Note: Production environments will most likely have a document threshold in the thousands.
- Plain text queries
- Plain text, unbolded queries on left, under the bold text query, are queries that are pulled or "inherited" based on the document list on the right side
- These are the top queries which users have run to discover and take action on the documents listed on the right.
- In other words, a "backwards looking" query on the documents shown yields these queries, listed on the bold, original cluster query
Features
Learn-To-Rank results and user segmentation boosting
During a search, this stage checks if the query matches any of the clusters. If the query matches a cluster, it boosts the documents in that cluster according to their hits (number of clicks, previews, etc.). The documents that are selected to be boosted are the documents that the current query (or very similar query) lead to or documents that were interacted with by users with similar classifications, such as role, location, job type, etc.
-
The boost value is proportional with the number of actions of each document that the current query lead to and is within a the 1 - 100 range.
- To use Learn-to-Rank results and user segmentation boosting:
- Create a stage with empty parameters.
- The stage must be first stage in the list of Tuning stages in the section "Query Tuning"
Learn-To-Rank Query Suggestions
This feature provides suggestions as query text is entered in the search field.
-
The Learn-To-Rank Query Suggestions provider is located under TypeAhead.
To enable and use this TypeAhead provider:
-
(must be an SmartHub administrators) Click the UI Editor link from the SmartHub ADMINISTRATION page.
-
Click the Select a page link from the top menu.
-
Select (double-click) the page (Index.html, landing.html, etc.) you wish to modify.
-
Below, the Results.html page is shown for sample purposes.
-
-
Select the Customize type ahead link from the top of the page.
-
Type-ahead providers are listed under Settings on the left-side.
-
Select the LearnToRankSuggestions provider settings gear icon to produce the Type-ahead providers settings window.
-
Modify your settings as you desire.

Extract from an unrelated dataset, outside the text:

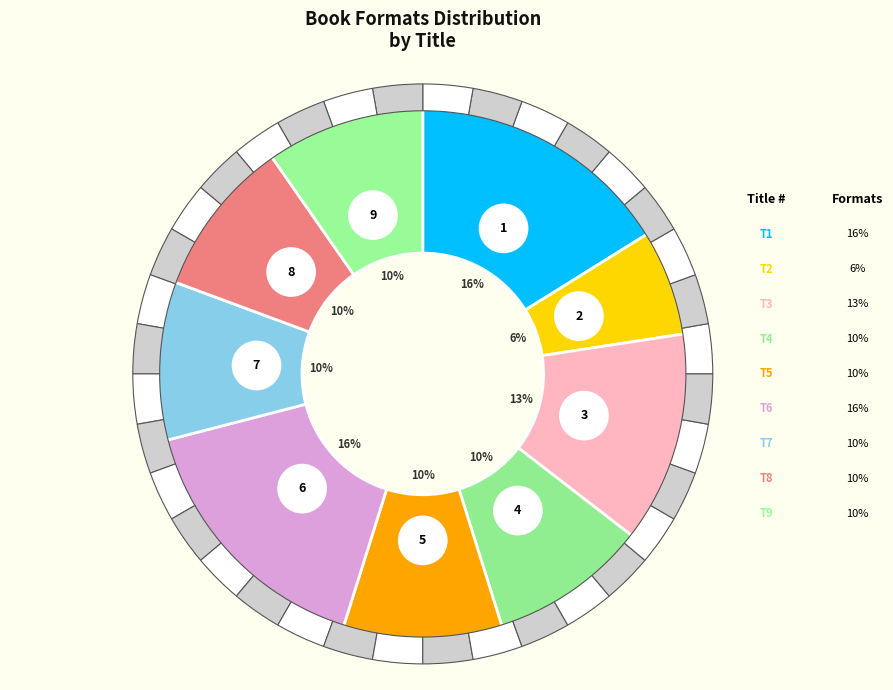

Is there a majority slice in this chart?

No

For details about each setting, see the table Type-Ahead Settings.
-
Click Apply.
-
Click Save changes.
Learn-To-Rank Content Suggestions
This feature provides the user with similar (search) results, excluding those present on the current page.
This is also used in the component Similar Documents.
-
For more about Content-By-Search, see How Users Can Personalize Their Search Results.
- Learn To Rank Results Suggestions tuning stage
- In order to use LTR Results Suggestion, create a stage with empty Parameters.
- The stage must be first in the list of stages under Query Tuning section seen in the SmartHub Administration UI.
- The Learn-To-Rank Similar Results module is located under <SmartHub installation>/modules/LearnToRank.
- In this module a Learn-To-Rank settings file contains the ID of your Content-By-Search (Learn-To-Rank element) and the URL property.
- This ID can be modified.
NOTE:
Be aware of the order of relevancy tuning stages!
Learn-To-Rank works only with SmartAnalytics v5.0 or above.